While that will undergo a bit more scrutiny from advisory committees before becoming official, NIL will be official once the Florida Department of Education signs off on it. That meeting is scheduled for July 24.
“The landscapes have changed. And I think as they change, we have to really take a look at it, I think we took a little longer than some. But you know, it gets down to the point of there’s 30-plus states doing it, our state is definitely different, our rules and regulations are different,” said board member Trevor Berryhill. “The ability to transfer pretty much anywhere, whenever is different than almost every other state in the US, so we did take some time, I do think we have put out a good policy. And again, it’s the policy for today. But we have the ability to change and tweak things as we see fit. "

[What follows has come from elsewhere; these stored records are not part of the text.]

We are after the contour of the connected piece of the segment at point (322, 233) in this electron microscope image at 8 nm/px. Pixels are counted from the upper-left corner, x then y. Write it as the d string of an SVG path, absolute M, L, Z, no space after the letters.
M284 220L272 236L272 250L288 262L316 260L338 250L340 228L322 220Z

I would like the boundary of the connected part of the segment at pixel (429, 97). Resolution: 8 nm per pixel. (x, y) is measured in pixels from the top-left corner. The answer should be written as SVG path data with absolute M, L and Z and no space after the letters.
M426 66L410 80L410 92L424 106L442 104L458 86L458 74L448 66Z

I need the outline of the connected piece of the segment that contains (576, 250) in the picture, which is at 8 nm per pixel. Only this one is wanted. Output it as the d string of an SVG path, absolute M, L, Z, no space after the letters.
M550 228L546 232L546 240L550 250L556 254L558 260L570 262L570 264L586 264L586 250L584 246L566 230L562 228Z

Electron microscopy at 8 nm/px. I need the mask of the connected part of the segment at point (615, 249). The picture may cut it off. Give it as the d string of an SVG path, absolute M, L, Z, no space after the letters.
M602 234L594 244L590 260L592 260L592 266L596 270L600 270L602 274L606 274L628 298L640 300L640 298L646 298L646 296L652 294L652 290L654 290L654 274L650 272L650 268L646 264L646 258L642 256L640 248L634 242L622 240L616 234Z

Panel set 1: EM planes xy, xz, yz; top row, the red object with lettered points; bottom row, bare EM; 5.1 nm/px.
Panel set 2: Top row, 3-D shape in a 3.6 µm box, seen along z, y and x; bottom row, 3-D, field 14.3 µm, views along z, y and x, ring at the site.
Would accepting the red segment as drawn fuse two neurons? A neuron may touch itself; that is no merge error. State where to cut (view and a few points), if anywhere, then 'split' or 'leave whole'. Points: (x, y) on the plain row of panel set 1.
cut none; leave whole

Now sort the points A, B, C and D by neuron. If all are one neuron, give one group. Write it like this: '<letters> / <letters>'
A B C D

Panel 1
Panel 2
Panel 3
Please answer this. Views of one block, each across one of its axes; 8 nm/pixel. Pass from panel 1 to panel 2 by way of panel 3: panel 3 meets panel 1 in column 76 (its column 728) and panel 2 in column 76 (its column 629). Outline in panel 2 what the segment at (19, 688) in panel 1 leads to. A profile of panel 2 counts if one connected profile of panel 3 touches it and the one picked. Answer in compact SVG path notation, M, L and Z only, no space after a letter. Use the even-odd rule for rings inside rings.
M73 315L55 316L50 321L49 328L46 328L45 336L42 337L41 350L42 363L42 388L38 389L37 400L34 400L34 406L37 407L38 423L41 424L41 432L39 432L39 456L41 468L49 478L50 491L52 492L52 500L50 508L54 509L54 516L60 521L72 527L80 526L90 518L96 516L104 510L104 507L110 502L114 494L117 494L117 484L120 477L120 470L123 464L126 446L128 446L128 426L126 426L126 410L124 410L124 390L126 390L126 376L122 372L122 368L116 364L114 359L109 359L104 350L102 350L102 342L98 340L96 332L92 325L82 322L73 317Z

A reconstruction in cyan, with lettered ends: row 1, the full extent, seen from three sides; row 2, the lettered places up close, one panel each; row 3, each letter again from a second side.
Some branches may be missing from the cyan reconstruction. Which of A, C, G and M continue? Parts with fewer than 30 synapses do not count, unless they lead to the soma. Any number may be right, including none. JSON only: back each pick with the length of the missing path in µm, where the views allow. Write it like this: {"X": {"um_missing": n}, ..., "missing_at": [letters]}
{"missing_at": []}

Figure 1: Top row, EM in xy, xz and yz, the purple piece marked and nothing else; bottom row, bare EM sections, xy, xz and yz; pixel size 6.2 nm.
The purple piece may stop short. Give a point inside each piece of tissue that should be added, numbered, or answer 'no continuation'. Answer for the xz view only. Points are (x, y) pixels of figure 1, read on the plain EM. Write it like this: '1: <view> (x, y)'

NIL has been a mess at the college level, largely unregulated by the NCAA as it pleads for congressional help on the topic. The governing body of college sports has been dismantled by one adverse court case after another, the headliner coming last month when it settled with its five power conferences for more than $2.7 billion in damages.
“I will be the one to stand up here in three years and tell you, I told you so,” said Shelton Crews with the Florida Athletic Coaches Association. “It’s going to create havoc.”
After months of fact gathering, workshops and legalese about NIL, the vote was relatively mundane. Eight months of exploratory work to craft a new bylaw to evolve with the times sailed through after roughly 25 minutes of debate, largely over use of the word collective, something that the FHSAA is largely against.
“This will put us on par with the rest of the country,” said FHSAA board president Monica Colucci.
Alabama, Hawaii, Indiana, Michigan, Mississippi, Montana, North Carolina, Ohio, South Carolina, South Dakota, Texas, West Virginia, Wisconsin and Wyoming don’t currently have full NIL laws in place. The South Dakota High School Activities Association is currently voting on adopting NIL language. South Carolina is in the process of crafting an NIL program, too, according to multiple media reports. The North Carolina Independent Schools Athletic Association allows NIL, but that doesn’t cover the entire state.
“It’s no different in recruiting, you know. The parts of it that we have issues with is the recruiting part of it. We want parents to make their own choice about what school their son or daughter attends, and so forth, participate in sports and not to be influenced by or pressured by anyone from from a particular school,” Damon said. “So, from that standpoint, it’ll be tough but you know, we signed up for this job and you know that’s what our responsibilities are, trying to create an equal playing field for all of our student athletes, and we’re going to do our best to ensure that.”
There are things that won’t be permitted for athletes. Adult entertainment products and services, any alcohol, cannabis, tobacco or vaping products, prescription pharmaceuticals, gambling, weapons, ammunition and political or social topics.
It wasn’t met with overwhelming satisfaction, rather acceptance that it was happening one way or another as the climate shifts across the country to give athletes more power and earning
Board member Paul Selvidio took umbrage with what he felt was too many details that were spread across multiple pages of the bylaw and said that NIL shouldn’t contain nearly the restrictions that the FHSAA had put on it. Fellow board member Berryhill voiced concerns about enforcement, but said that the state was headed in this direction as the NIL dominos started falling across the country.
“Change is hard but growth doesn’t happen without change,” board member Allen Shirley said in his closing remarks.